Le BIM, c’est peut-être finalement la façon qu’a trouvée le gouvernement pour contrer le plombier polonais. Le BIM, il ne l’a quand même pas déjà le plombier polonais ? Si ? Là où d’aucuns voient en lui un cheval de Troie libéral, une espèce invasive en somme, le BIM est peut-être perçu par l’administration française comme un outil de protection, voire protectionniste ; souvenez-vous, ces méchantes agences anglo-saxonnes.

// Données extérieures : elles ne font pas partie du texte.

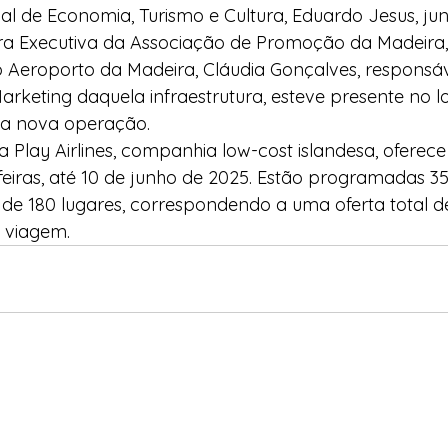
nal de Economia, Turismo e Cultura, Eduardo Jesus, j
ora Executiva da Associação de Promoção da Madeira,
o Aeroporto da Madeira, Cláudia Gonçalves, responsáv
keting daquela infraestrutura, esteve presente no l
 da nova operação. 
Play Airlines, companhia low-cost islandesa, oferec
feiras, até 10 de junho de 2025. Estão programadas 35
e 180 lugares, correspondendo a uma oferta total de
 viagem.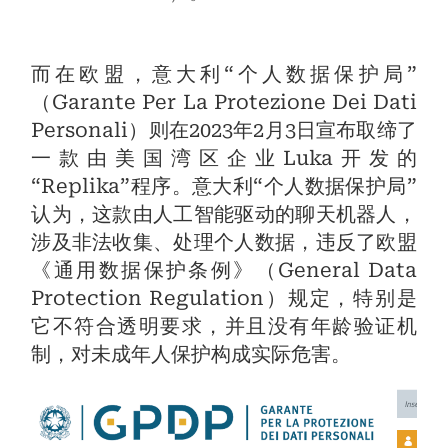
而在欧盟，意大利“个人数据保护局”
（Garante Per La Protezione Dei Dati
Personali）则在2023年2月3日宣布取缔了
一款由美国湾区企业Luka开发的
“Replika”程序。意大利“个人数据保护局”
认为，这款由人工智能驱动的聊天机器人，
涉及非法收集、处理个人数据，违反了欧盟
《通用数据保护条例》（General Data
Protection Regulation）规定，特别是
它不符合透明要求，并且没有年龄验证机
制，对未成年人保护构成实际危害。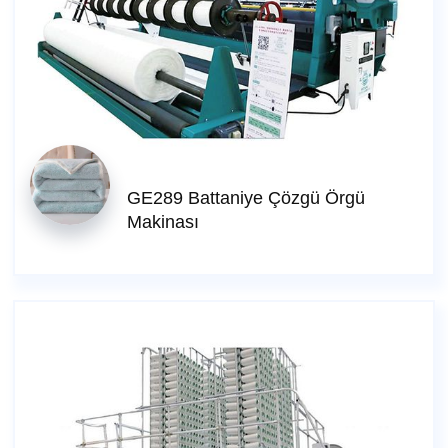
GE289 Battaniye Çözgü Örgü
Makinası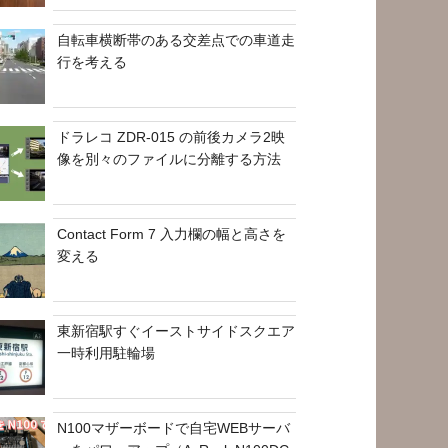
自転車横断帯のある交差点での車道走
行を考える
ドラレコ ZDR-015 の前後カメラ2映
像を別々のファイルに分離する方法
Contact Form 7 入力欄の幅と高さを
変える
東新宿駅すぐイーストサイドスクエア
一時利用駐輪場
N100マザーボードで自宅WEBサーバ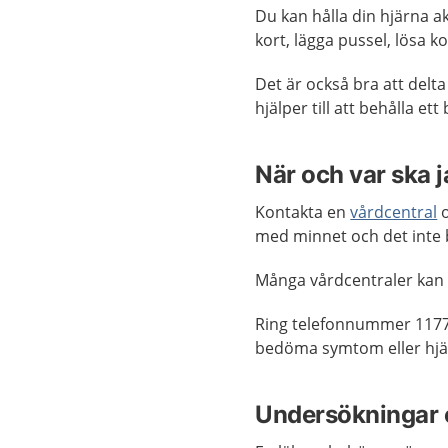
Du kan hålla din hjärna ak
kort, lägga pussel, lösa ko
Det är också bra att delta 
hjälper till att behålla et
När och var ska 
Kontakta en
vårdcentral
o
med minnet och det inte b
Många vårdcentraler kan
Ring telefonnummer 1177
bedöma symtom eller hjäl
Undersökningar 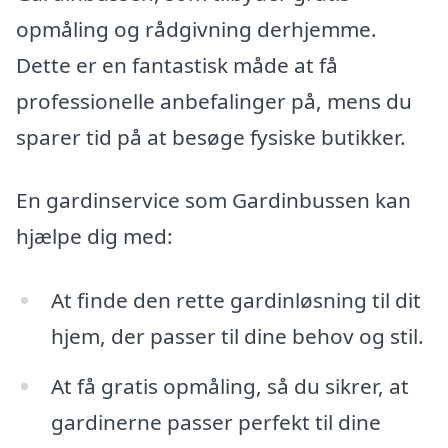
opmåling og rådgivning derhjemme.
Dette er en fantastisk måde at få
professionelle anbefalinger på, mens du
sparer tid på at besøge fysiske butikker.
En gardinservice som Gardinbussen kan
hjælpe dig med:
At finde den rette gardinløsning til dit
hjem, der passer til dine behov og stil.
At få gratis opmåling, så du sikrer, at
gardinerne passer perfekt til dine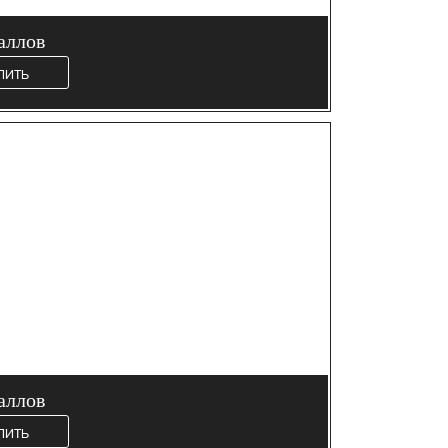
аллов
пить
аллов
пить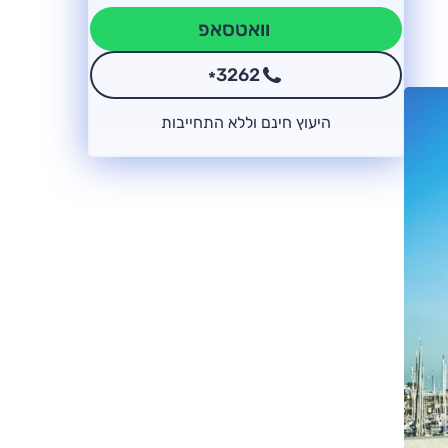
וואטסאפ
3262
*
היעוץ חינם וללא התחייבות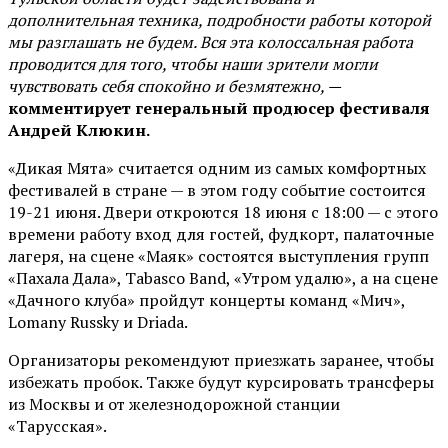
дополнительная техника, подробности работы которой
мы разглашать не будем. Вся эта колоссальная работа
проводится для того, чтобы наши зрители могли
чувствовать себя спокойно и безмятежно, —
комментирует генеральный продюсер фестиваля
Андрей Клюкин.
«Дикая Мята» считается одним из самых комфортных
фестивалей в стране — в этом году событие состоится
19-21 июня. Двери откроются 18 июня с 18:00 — с этого
времени работу вход для гостей, фудкорт, палаточные
лагеря, на сцене «Маяк» состоятся выступления групп
«Пахала Дала», Tabasco Band, «Утром удалю», а на сцене
«Дачного клуба» пройдут концерты команд «Мич»,
Lomany Russky и Driada.
Организаторы рекомендуют приезжать заранее, чтобы
избежать пробок. Также будут курсировать трансферы
из Москвы и от железнодорожной станции
«Тарусская».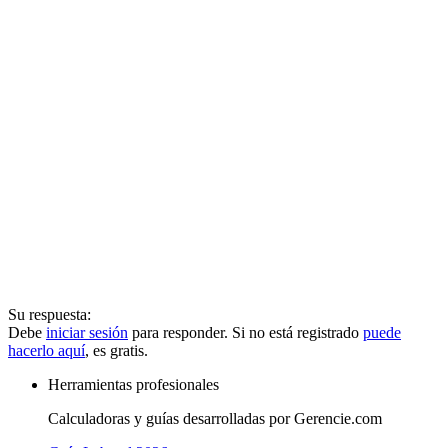
Su respuesta:
Debe
iniciar sesión
para responder. Si no está registrado
puede
hacerlo aquí
, es gratis.
Herramientas profesionales
Calculadoras y guías desarrolladas por Gerencie.com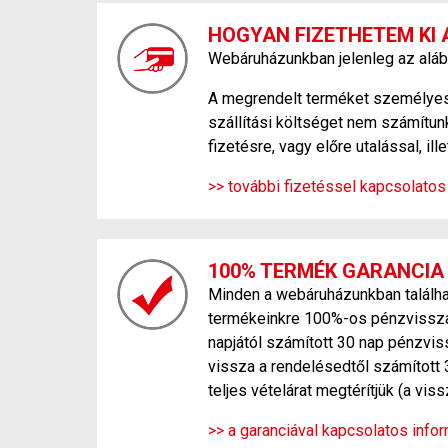
HOGYAN FIZETHETEM KI 
Webáruházunkban jelenleg az aláb
A megrendelt terméket személyesen
szállítási költséget nem számítunk
fizetésre, vagy előre utalással, ill
>> további fizetéssel kapcsolatos
100% TERMÉK GARANCIA
Minden a webáruházunkban találhat
termékeinkre 100%-os pénzvisszafi
napjától számított 30 nap pénzvis
vissza a rendelésedtől számított 
teljes vételárat megtérítjük (a vi
>> a garanciával kapcsolatos inform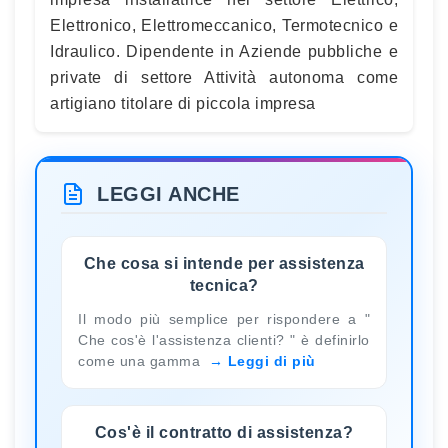
Elettronico, Elettromeccanico, Termotecnico e
Idraulico. Dipendente in Aziende pubbliche e
private di settore Attività autonoma come
artigiano titolare di piccola impresa
LEGGI ANCHE
Che cosa si intende per assistenza
tecnica?
Il modo più semplice per rispondere a "
Che cos'è l'assistenza clienti? " è definirlo
come una gamma
Leggi di più
Cos'è il contratto di assistenza?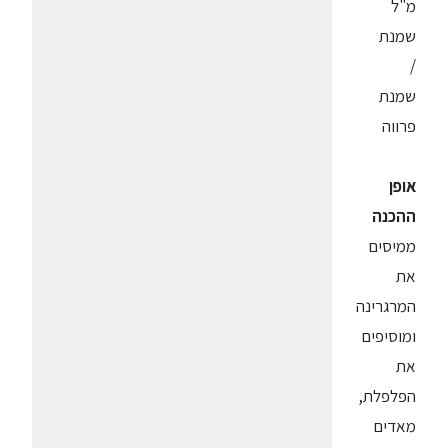
מ"ל
שמנת
/
שמנת
פרווה
אופן
ההכנה
ממיסים
את
המרגרינה
ומוסיפים
את
הפלפלת,
מאדים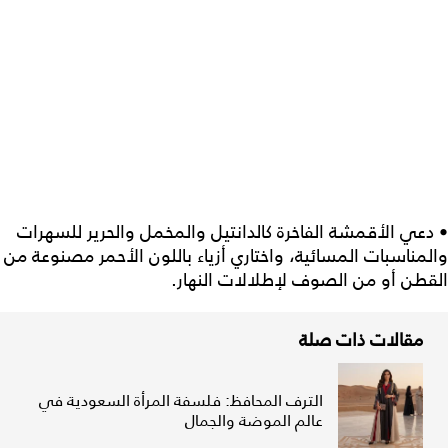
• دعي الأقمشة الفاخرة كالدانتيل والمخمل والحرير للسهرات
والمناسبات المسائية، واختاري أزياء باللون الأحمر مصنوعة من
القطن أو من الصوف لإطلالات النهار.
مقالات ذات صلة
الترف المحافظ: فلسفة المرأة السعودية في
عالم الموضة والجمال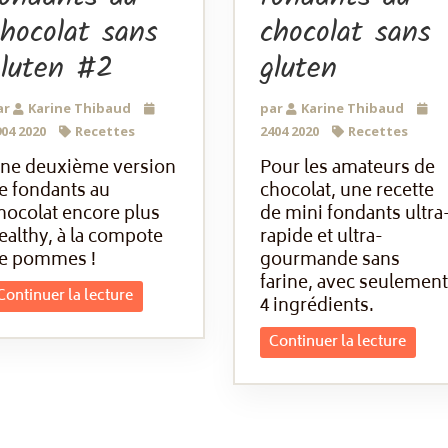
hocolat sans
chocolat sans
gluten #2
gluten
ar
Karine Thibaud
par
Karine Thibaud
04 2020
Recettes
2404 2020
Recettes
ne deuxième version
Pour les amateurs de
e fondants au
chocolat, une recette
hocolat encore plus
de mini fondants ultra
ealthy, à la compote
rapide et ultra-
e pommes !
gourmande sans
farine, avec seulement
Continuer la lecture
4 ingrédients.
Continuer la lecture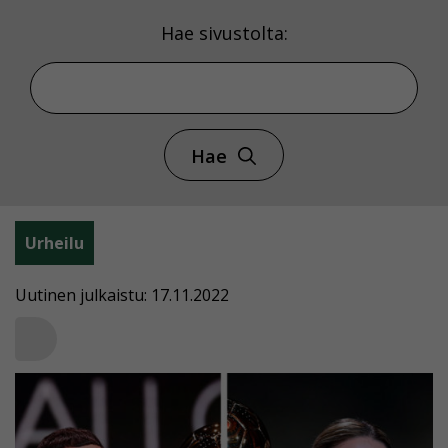
Hae sivustolta:
Hae
Urheilu
Uutinen julkaistu: 17.11.2022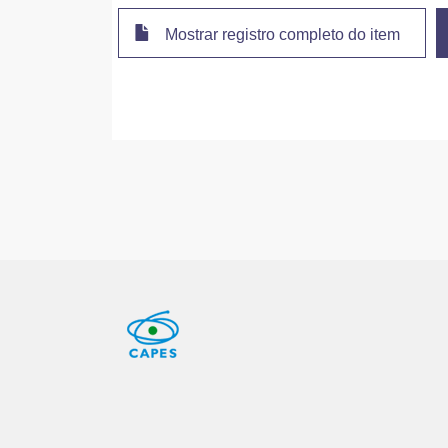
Mostrar registro completo do item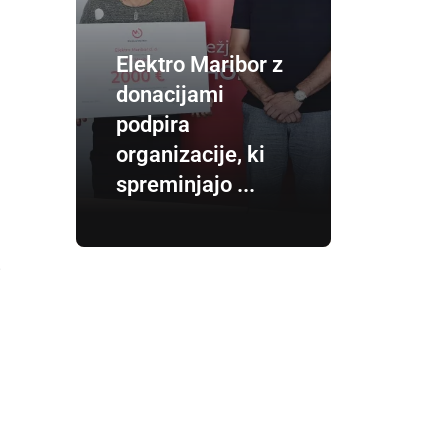
Elektro Maribor z
donacijami
podpira
organizacije, ki
spreminjajo ...
i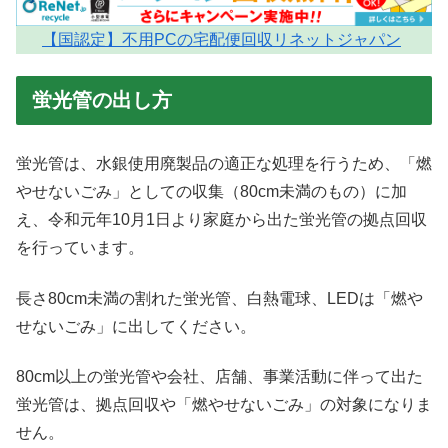
【国認定】不用PCの宅配便回収リネットジャパン
蛍光管の出し方
蛍光管は、水銀使用廃製品の適正な処理を行うため、「燃
やせないごみ」としての収集（80cm未満のもの）に加
え、令和元年10月1日より家庭から出た蛍光管の拠点回収
を行っています。
長さ80cm未満の割れた蛍光管、白熱電球、LEDは「燃や
せないごみ」に出してください。
80cm以上の蛍光管や会社、店舗、事業活動に伴って出た
蛍光管は、拠点回収や「燃やせないごみ」の対象になりま
せん。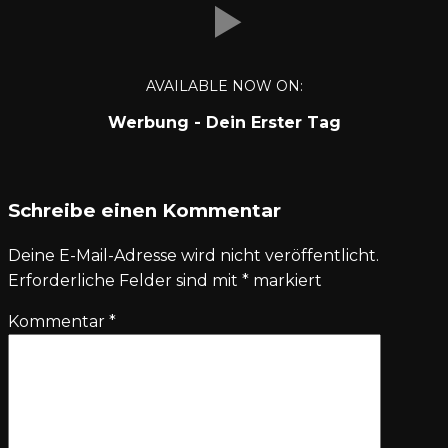
AVAILABLE NOW ON:
Werbung - Dein Erster Tag
Schreibe einen Kommentar
Deine E-Mail-Adresse wird nicht veröffentlicht.
Erforderliche Felder sind mit
*
markiert
Kommentar
*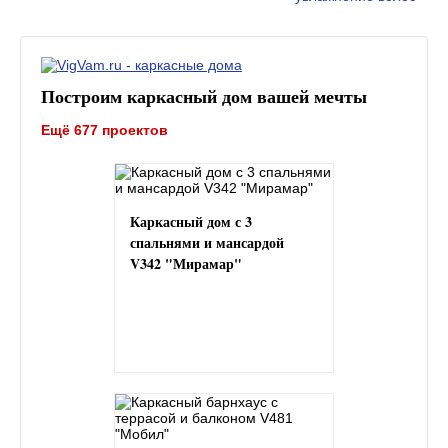
Построим каркасный дом вашей мечты
Ещё 677 проектов
Каркасный дом с 3
спальнями и мансардой
V342 "Мирамар"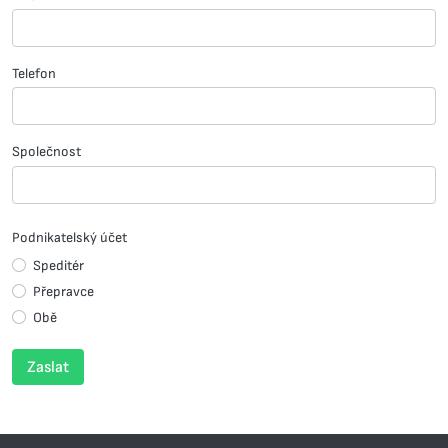
Telefon
Společnost
Podnikatelský účet
Speditér
Přepravce
Obě
Zaslat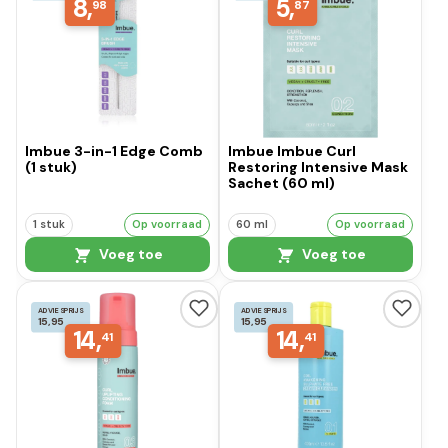
8,
5,
98
87
Imbue 3-in-1 Edge Comb
Imbue Imbue Curl
(1 stuk)
Restoring Intensive Mask
Sachet (60 ml)
1 stuk
Op voorraad
60 ml
Op voorraad
Voeg toe
Voeg toe
ADVIESPRIJS
ADVIESPRIJS
15,95
15,95
14,
14,
41
41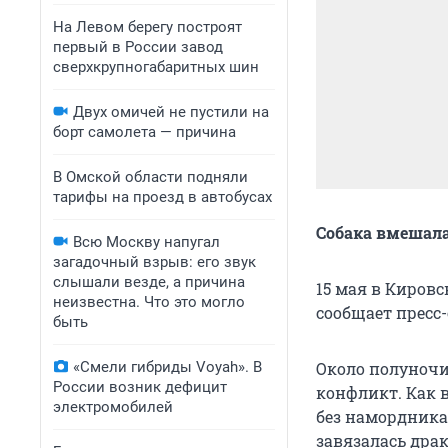
На Левом берегу построят
первый в России завод
сверхкрупногабаритных шин
Двух омичей не пустили на
борт самолета — причина
В Омской области подняли
тарифы на проезд в автобусах
Собака вмешал
Всю Москву напугал
загадочный взрыв: его звук
слышали везде, а причина
15 мая в Киров
неизвестна. Что это могло
сообщает пресс
быть
«Смели гибриды Voyah». В
Около полуночи
России возник дефицит
конфликт. Как 
электромобилей
без намордника 
завязалась драк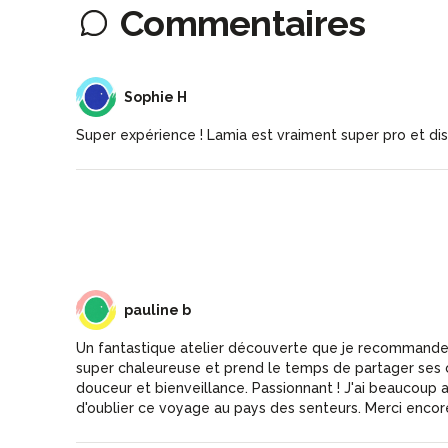
Commentaires
SH
Sophie H
Super expérience ! Lamia est vraiment super pro et dis
PB
pauline b
Un fantastique atelier découverte que je recommande
super chaleureuse et prend le temps de partager ses
douceur et bienveillance. Passionnant ! J'ai beaucoup a
d'oublier ce voyage au pays des senteurs. Merci encore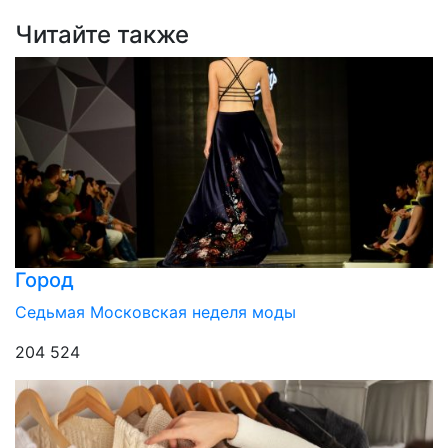
Читайте также
Город
Седьмая Московская неделя моды
204 524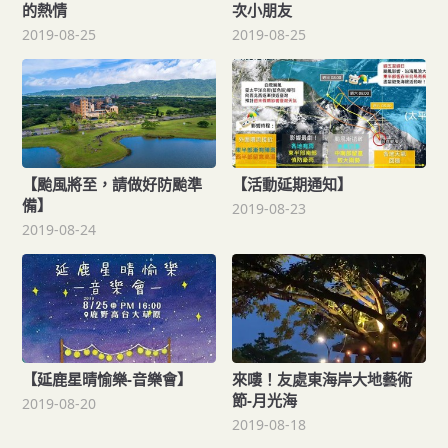
的熱情
次小朋友
2019-08-25
2019-08-25
【颱風將至，請做好防颱準
【活動延期通知】
備】
2019-08-23
2019-08-24
【延鹿星晴愉樂-音樂會】
來嘍！友處東海岸大地藝術
節-月光海
2019-08-20
2019-08-18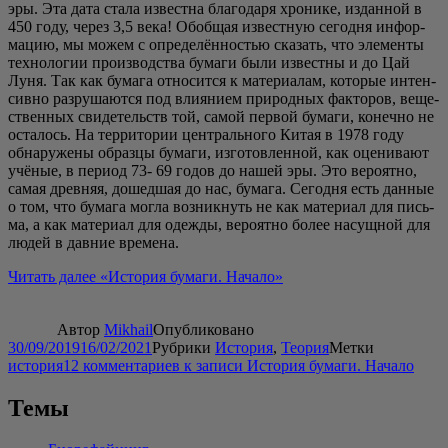
эры. Эта дата ста­ла извест­на бла­го­да­ря хро­ни­ке, издан­ной в
450 году, через 3,5 века! Обоб­щая извест­ную сего­дня инфор­
ма­цию, мы можем с опре­де­лён­но­стью ска­зать, что эле­мен­ты
тех­но­ло­гии про­из­вод­ства бума­ги были извест­ны и до Цай
Луня. Так как бума­га отно­сит­ся к мате­ри­а­лам, кото­рые интен­
сив­но раз­ру­ша­ют­ся под вли­я­ни­ем при­род­ных фак­то­ров, веще­
ствен­ных сви­де­тельств той, самой пер­вой бума­ги, конеч­но не
оста­лось. На тер­ри­то­рии цен­траль­но­го Китая в 1978 году
обна­ру­же­ны образ­цы бума­ги, изго­тов­лен­ной, как оце­ни­ва­ют
учё­ные, в пери­од 73- 69 годов до нашей эры. Это веро­ят­но,
самая древ­няя, дошед­шая до нас, бума­га. Сего­дня есть дан­ные
о том, что бума­га мог­ла воз­ник­нуть не как мате­ри­ал для пись­
ма, а как мате­ри­ал для одеж­ды, веро­ят­но более насущ­ной для
людей в дав­ние времена.
Читать далее
«Исто­рия бума­ги. Начало»
Автор
Mikhail
Опубликовано
30/09/2019
16/02/2021
Рубрики
История
,
Теория
Метки
история
12 комментариев
к записи История бумаги. Начало
Темы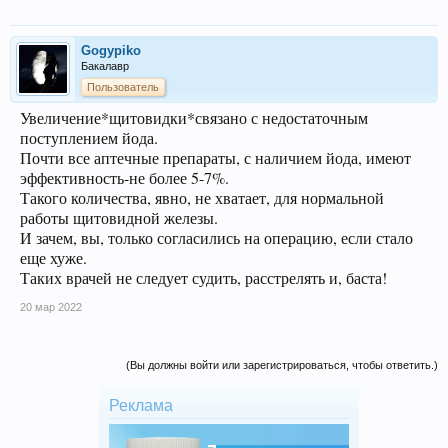
Gogypiko
Бакалавр
Пользователь
Увеличение*щитовидки*связано с недостаточным
поступлением йода.
Почти все аптечные препараты, с наличием йода, имеют
эффективность-не более 5-7%.
Такого количества, явно, не хватает, для нормальной
работы щитовидной железы.
И зачем, вы, только согласились на операцию, если стало
еще хуже.
Таких врачей не следует судить, расстрелять и, баста!
20 мар 2022
(Вы должны войти или зарегистрироваться, чтобы ответить.)
Реклама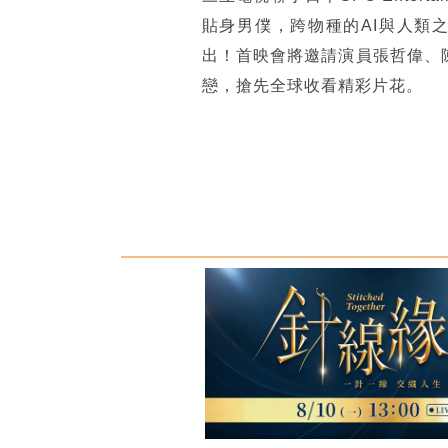
貼身男僕，跨物種的AI與人類之戀感
出！首映會將邀請演員張哲偉、
戀，搶先全球收看精彩片花。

Chacun sait hélas que la loi ne pourra jamais suivre le rythme des technologies, c’était déjà le cas hier, ce sera encore le cas demain. Le voleur – le marché – aura toujours un coup d’avance sur la police, sinon il n’y aurait pas de voleur. Le danger des législations hâtives est qu’elles sont toujours en retard, sinon elles n’auraient pas besoin d’être hâtives. A l’échelle du temps des nouvelles technologies, imposer le BIM si rapidement à toutes les agences – on ne discute pas, il n’y a rien à voir – est décision hâtive, sinon inconsidérée.
Certes l’architecture est une profession réglementée, raison de plus pour laisser aux architectes le choix, sinon des armes, au moins de leurs outils.